Institutionally, this primary season is going to be a trainwreck. Not only is Trump dominating a very scattered field, but the Super Tuesday primaries are proportional representation, giving candidates every incentive to stay in as long as possible so as to have a say at the convention, which they can do with SuperPAC money and pocket billionaires. My favorite scenario is that Trump wins a plurality of delegates, and the Establishment maneuvers someone else to a majority (Marco Rubio?), and Trump runs as a third party candidate out of spite and clearly having the candidacy stolen from him, but it’s a long road to June and a lot can happen. There’s a debate this week, despite my theory maybe voters will start to care about policy.
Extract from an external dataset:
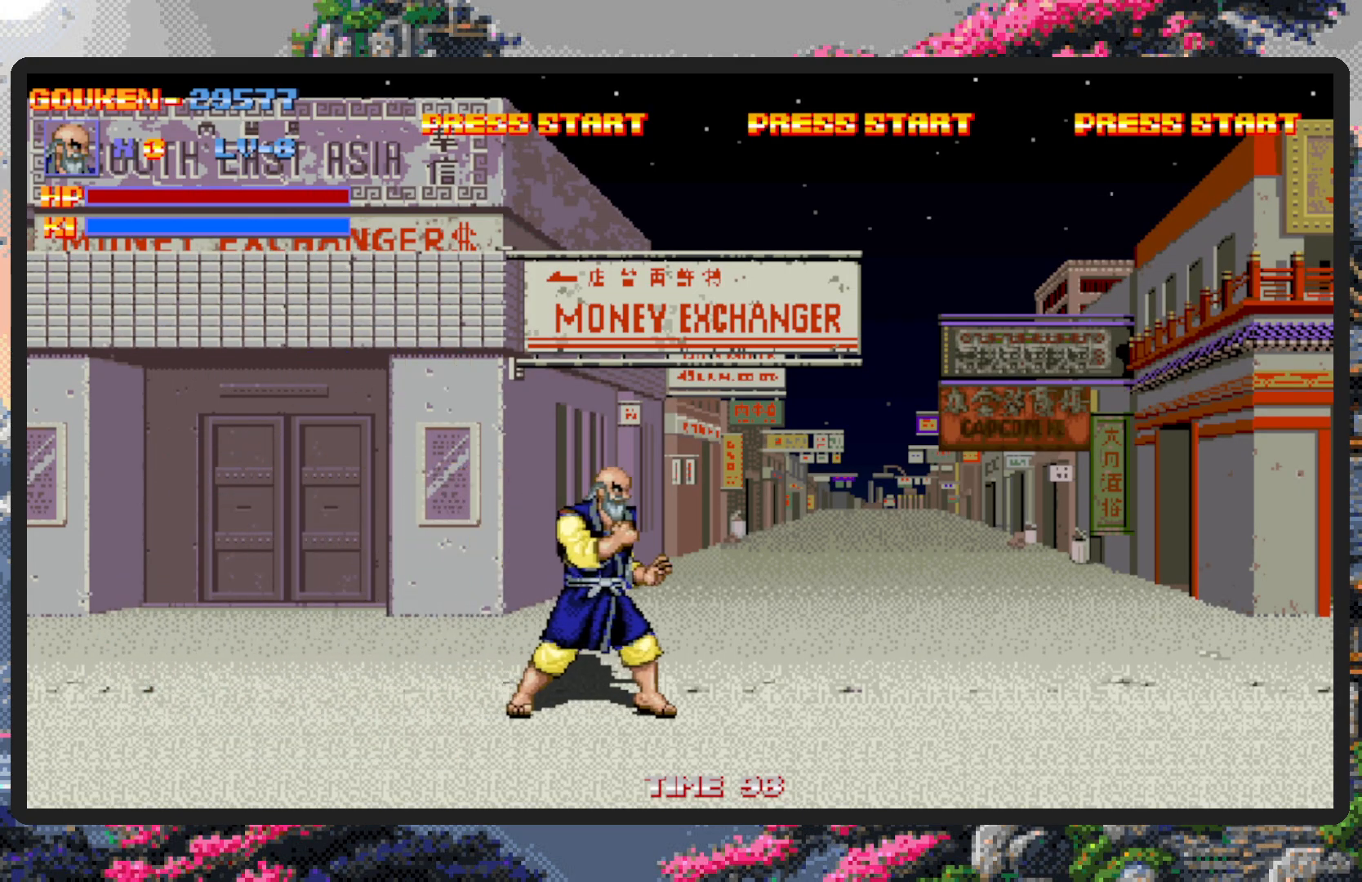
{"buttons": ["DPAD_RIGHT"], "events": [[116, "B", "down"], [250, "B", "up"], [450, "Y", "down"], [500, "Y", "up"]]}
What will happen? Hell if I know. This is a country that repeatedly elected Ronald Reagan. Trump kept The Apprentice on air for 14 seasons, and somehow convinced enough people that his stuff is classy and luxurious and he’s an insightful business leader that his brand might actually have been worth a billion dollars at some point. At the end of the day, Trump’s true skills are as a carney, and he is very very good at working the marks. I’d like to think that if he were the nominee, the Blue Wall would hold him in the general, but I would not underestimate Donald Trump.